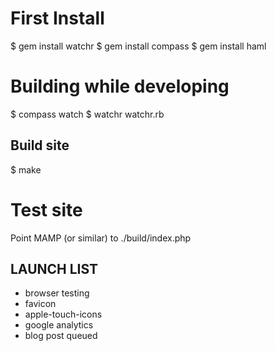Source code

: # First Install

$ gem install watchr
$ gem install compass
$ gem install haml

# Building while developing

$ compass watch
$ watchr watchr.rb

## Build site
$ make

# Test site
Point MAMP (or similar) to ./build/index.php

## LAUNCH LIST

* browser testing
* favicon
* apple-touch-icons
* google analytics
* blog post queued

What is required: Rewrite the data above, replacing each occurrence of "gem install" with "gem update" and leaving everything else unchanged. Omit the pictures from your output.

Written answer:
Source code

: # First Install

$ gem update watchr
$ gem update compass
$ gem update haml

# Building while developing

$ compass watch
$ watchr watchr.rb

## Build site
$ make

# Test site
Point MAMP (or similar) to ./build/index.php

## LAUNCH LIST

* browser testing
* favicon
* apple-touch-icons
* google analytics
* blog post queued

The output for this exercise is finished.